Major Anthropogenic Sources of Greenhouse Gases
- Carbon dioxide (CO₂): Produced primarily by burning fossil fuels, deforestation and industrial processes.
- Methane (CH₄): Emitted by livestock digestion, rice paddies, fossil fuel extraction and melting permafrost.
- Nitrous oxide (N₂O): Released by synthetic fertilisers, industrial emissions, manure and combustion processes.
- Fluorinated gases: Industrial chemicals with high global warming potential and long atmospheric lifetimes.

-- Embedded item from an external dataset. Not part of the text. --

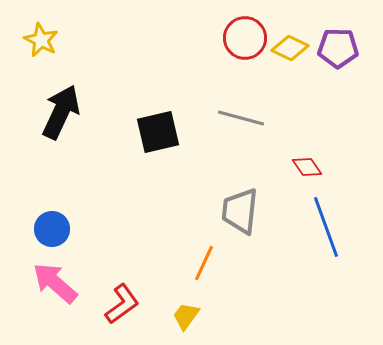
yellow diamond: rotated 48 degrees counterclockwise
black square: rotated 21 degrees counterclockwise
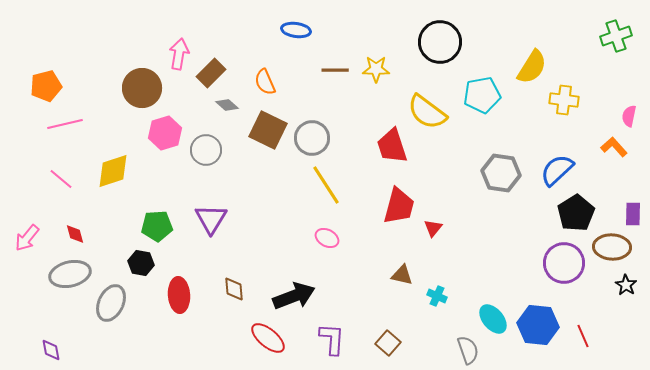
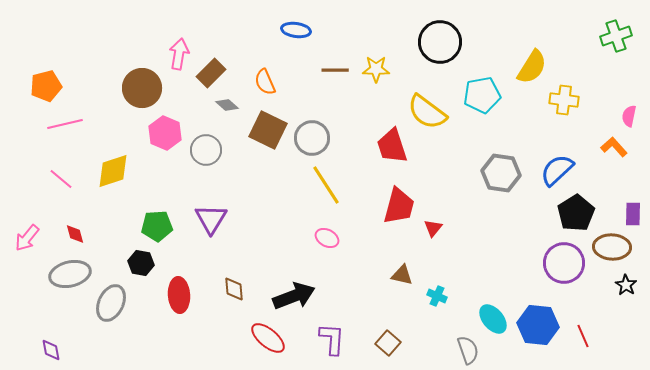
pink hexagon at (165, 133): rotated 20 degrees counterclockwise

Consequences of Enhanced Greenhouse Gas Emissions
- Higher global temperatures
- Increased frequency and intensity of heatwaves
- Changing precipitation patterns and altered monsoons
- Melting glaciers and polar ice caps
- Rising sea levels
- Ocean warming and acidification
- More extreme weather events such as storms and floods
- Shifts in ecosystems and biodiversity loss
Water vapour is the most abundant greenhouse gas, but it is not considered a driver of anthropogenic climate change because its concentration is regulated by temperature, not human activity.
When asked to explain the enhanced greenhouse effect, include:
human emissions, increased greenhouse gas concentrations, more longwave radiation trapped, and rising global temperatures.
- What atmospheric processes determine the climate of a region, and how do they interact?
- Why are seasonal changes crucial for defining the climate of an area?
- What evidence do ice cores, tree rings and sediments provide about past climate change?
- Why do CO₂ and temperature show a strong correlation over the last 800,000 years?
- What is the enhanced greenhouse effect, and how does it differ from the natural greenhouse effect?
- Describe three major environmental consequences of increased greenhouse gas emissions.